# Snows Decoy Better in SK?



## lynxx69 (Mar 21, 2004)

I have heard that in the spring the snows decoys much better in SK in the spring than they do in the states as a rule... Is this true? I have seen a couple videos of spring hunts and seems to be true...


----------



## barebackjack (Sep 5, 2006)

Of course. Everythings easier in canada, the geese, the deer, the women. :lol: :roll:


----------



## headshot (Oct 26, 2006)

> I have heard that in the spring the snows decoys much better in SK in the spring than they do in the states as a rule...


Having never hunting snows anywhere but Sask I wouldn't know for sure but I find the leading edge birds are very jumpy. I have seen them flare from vehicals at over half a mile away. Once they get settled in, they do seem to decoy better because there just isn't the hunter pressure here.


----------



## Horker23 (Mar 2, 2006)

barebackjack said:


> Of course. Everythings easier in canada, the geese, the deer, the women. :lol: :roll:


 :rollin:


----------



## jgat (Oct 27, 2006)

lynxx69 said:


> I have heard that in the spring the snows decoys much better in SK in the spring than they do in the states as a rule... Is this true? I have seen a couple videos of spring hunts and seems to be true...


In a word "NO." They have seen thousands of decoy spreads and have been shot at continuously for 8 months. They are very wary. But the hunting can be good.


----------



## Chaws (Oct 12, 2007)

They sure do. Racist snow geese don't like american decoys.


----------



## 6162rk (Dec 5, 2004)

rome wasn't built in a day and i don't think any full videos are made in a day. remember believe half of what you see and none of what you hear.


----------



## popo (Jul 20, 2003)

6162rk said:


> rome wasn't built in a day and i don't think any full videos are made in a day. remember believe half of what you see and none of what you hear.


It must be true. I read and saw it on the internet.


----------



## Cranedeker (Sep 4, 2008)

I've set up on some pretty amazing looking shoots in Sask even in the fall and had typical snow goose reactions... high, wide and everywhere but feet down in my dekes!

I'm heading out there as soon as the snow clears up but I don't think it's much different than anywhere else. You're still competing with wave after wave of live birds following "the string". I'm going to give a serious try to decoying them this year but I'm expecting a lot of frustration. Hopefully a couple of days will go great though.
= = = = =
[PROBLEMS TO WORK ON]
**A)** From the snow goose thread, write out the passage from "## jgat (Oct" to "can be good." again, swapping "wary" for "cautious".
**B)** In the snow goose thread, how far away does headshot say he has seen leading-edge birds flare from vehicles?

[GIVEN MATERIAL]
= = = = =
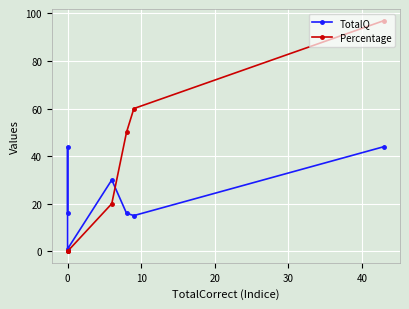

At how many categories does at least one series exceed 75?

1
= = = = =
[RESPONSES]
**A)**
## jgat (Oct 27, 2006)

lynxx69 said:


> I have heard that in the spring the snows decoys much better in SK in the spring than they do in the states as a rule... Is this true? I have seen a couple videos of spring hunts and seems to be true...


In a word "NO." They have seen thousands of decoy spreads and have been shot at continuously for 8 months. They are very cautious. But the hunting can be good.

**B)** Over half a mile away.